The problem: Word for word, restate the lines from the start of the data below through the line containing "de alumnos (folios".

Listed entries:
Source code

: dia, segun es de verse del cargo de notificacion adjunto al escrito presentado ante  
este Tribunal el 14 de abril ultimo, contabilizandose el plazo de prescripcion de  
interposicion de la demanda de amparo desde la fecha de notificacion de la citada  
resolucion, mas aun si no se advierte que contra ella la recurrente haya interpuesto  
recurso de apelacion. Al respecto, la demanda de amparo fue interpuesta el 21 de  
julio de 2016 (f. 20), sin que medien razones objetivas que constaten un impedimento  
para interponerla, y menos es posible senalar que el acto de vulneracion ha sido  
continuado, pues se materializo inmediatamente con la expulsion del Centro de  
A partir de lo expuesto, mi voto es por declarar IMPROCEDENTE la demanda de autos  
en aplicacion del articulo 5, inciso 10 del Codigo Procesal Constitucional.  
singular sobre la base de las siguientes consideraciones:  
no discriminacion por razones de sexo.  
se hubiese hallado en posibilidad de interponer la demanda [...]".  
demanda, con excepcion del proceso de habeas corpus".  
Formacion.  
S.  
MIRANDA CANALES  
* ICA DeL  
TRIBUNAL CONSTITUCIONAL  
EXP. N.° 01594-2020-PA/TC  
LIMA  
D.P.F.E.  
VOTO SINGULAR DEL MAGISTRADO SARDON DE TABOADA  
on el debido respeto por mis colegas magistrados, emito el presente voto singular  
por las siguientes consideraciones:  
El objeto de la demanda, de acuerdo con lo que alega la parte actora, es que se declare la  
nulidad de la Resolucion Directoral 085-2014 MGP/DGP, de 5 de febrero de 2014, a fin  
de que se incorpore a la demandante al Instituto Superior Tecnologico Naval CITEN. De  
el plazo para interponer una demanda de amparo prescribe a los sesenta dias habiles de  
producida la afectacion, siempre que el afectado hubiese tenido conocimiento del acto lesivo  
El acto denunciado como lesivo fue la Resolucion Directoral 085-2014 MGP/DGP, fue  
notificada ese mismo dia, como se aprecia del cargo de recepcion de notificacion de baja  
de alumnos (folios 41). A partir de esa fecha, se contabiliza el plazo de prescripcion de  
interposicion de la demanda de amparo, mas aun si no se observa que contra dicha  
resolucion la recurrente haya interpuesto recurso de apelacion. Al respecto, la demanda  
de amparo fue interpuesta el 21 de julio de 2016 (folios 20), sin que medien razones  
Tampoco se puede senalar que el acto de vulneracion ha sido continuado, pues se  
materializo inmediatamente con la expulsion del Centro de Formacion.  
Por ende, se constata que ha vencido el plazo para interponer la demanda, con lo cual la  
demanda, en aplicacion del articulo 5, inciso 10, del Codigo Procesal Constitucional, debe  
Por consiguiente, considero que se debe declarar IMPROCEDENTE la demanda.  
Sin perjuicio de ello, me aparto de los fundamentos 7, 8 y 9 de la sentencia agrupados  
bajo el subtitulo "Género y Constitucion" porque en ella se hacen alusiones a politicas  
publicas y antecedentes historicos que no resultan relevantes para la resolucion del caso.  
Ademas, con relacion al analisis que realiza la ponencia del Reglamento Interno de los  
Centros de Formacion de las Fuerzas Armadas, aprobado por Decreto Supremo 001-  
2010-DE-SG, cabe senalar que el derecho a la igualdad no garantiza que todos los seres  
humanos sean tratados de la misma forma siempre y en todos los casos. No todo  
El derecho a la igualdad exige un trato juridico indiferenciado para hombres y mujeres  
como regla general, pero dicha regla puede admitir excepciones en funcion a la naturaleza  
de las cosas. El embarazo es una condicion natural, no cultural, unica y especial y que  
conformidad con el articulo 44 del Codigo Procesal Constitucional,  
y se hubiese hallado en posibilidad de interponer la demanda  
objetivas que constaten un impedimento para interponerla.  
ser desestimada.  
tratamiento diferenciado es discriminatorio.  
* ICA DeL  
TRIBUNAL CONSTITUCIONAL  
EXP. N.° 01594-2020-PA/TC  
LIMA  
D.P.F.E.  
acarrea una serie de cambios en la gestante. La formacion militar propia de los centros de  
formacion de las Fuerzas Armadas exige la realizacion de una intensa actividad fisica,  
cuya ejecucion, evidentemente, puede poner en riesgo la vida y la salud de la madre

Answer to this problem:
Source code

: dia, segun es de verse del cargo de notificacion adjunto al escrito presentado ante  
este Tribunal el 14 de abril ultimo, contabilizandose el plazo de prescripcion de  
interposicion de la demanda de amparo desde la fecha de notificacion de la citada  
resolucion, mas aun si no se advierte que contra ella la recurrente haya interpuesto  
recurso de apelacion. Al respecto, la demanda de amparo fue interpuesta el 21 de  
julio de 2016 (f. 20), sin que medien razones objetivas que constaten un impedimento  
para interponerla, y menos es posible senalar que el acto de vulneracion ha sido  
continuado, pues se materializo inmediatamente con la expulsion del Centro de  
A partir de lo expuesto, mi voto es por declarar IMPROCEDENTE la demanda de autos  
en aplicacion del articulo 5, inciso 10 del Codigo Procesal Constitucional.  
singular sobre la base de las siguientes consideraciones:  
no discriminacion por razones de sexo.  
se hubiese hallado en posibilidad de interponer la demanda [...]".  
demanda, con excepcion del proceso de habeas corpus".  
Formacion.  
S.  
MIRANDA CANALES  
* ICA DeL  
TRIBUNAL CONSTITUCIONAL  
EXP. N.° 01594-2020-PA/TC  
LIMA  
D.P.F.E.  
VOTO SINGULAR DEL MAGISTRADO SARDON DE TABOADA  
on el debido respeto por mis colegas magistrados, emito el presente voto singular  
por las siguientes consideraciones:  
El objeto de la demanda, de acuerdo con lo que alega la parte actora, es que se declare la  
nulidad de la Resolucion Directoral 085-2014 MGP/DGP, de 5 de febrero de 2014, a fin  
de que se incorpore a la demandante al Instituto Superior Tecnologico Naval CITEN. De  
el plazo para interponer una demanda de amparo prescribe a los sesenta dias habiles de  
producida la afectacion, siempre que el afectado hubiese tenido conocimiento del acto lesivo  
El acto denunciado como lesivo fue la Resolucion Directoral 085-2014 MGP/DGP, fue  
notificada ese mismo dia, como se aprecia del cargo de recepcion de notificacion de baja  
de alumnos (folios 41). A partir de esa fecha, se contabiliza el plazo de prescripcion de  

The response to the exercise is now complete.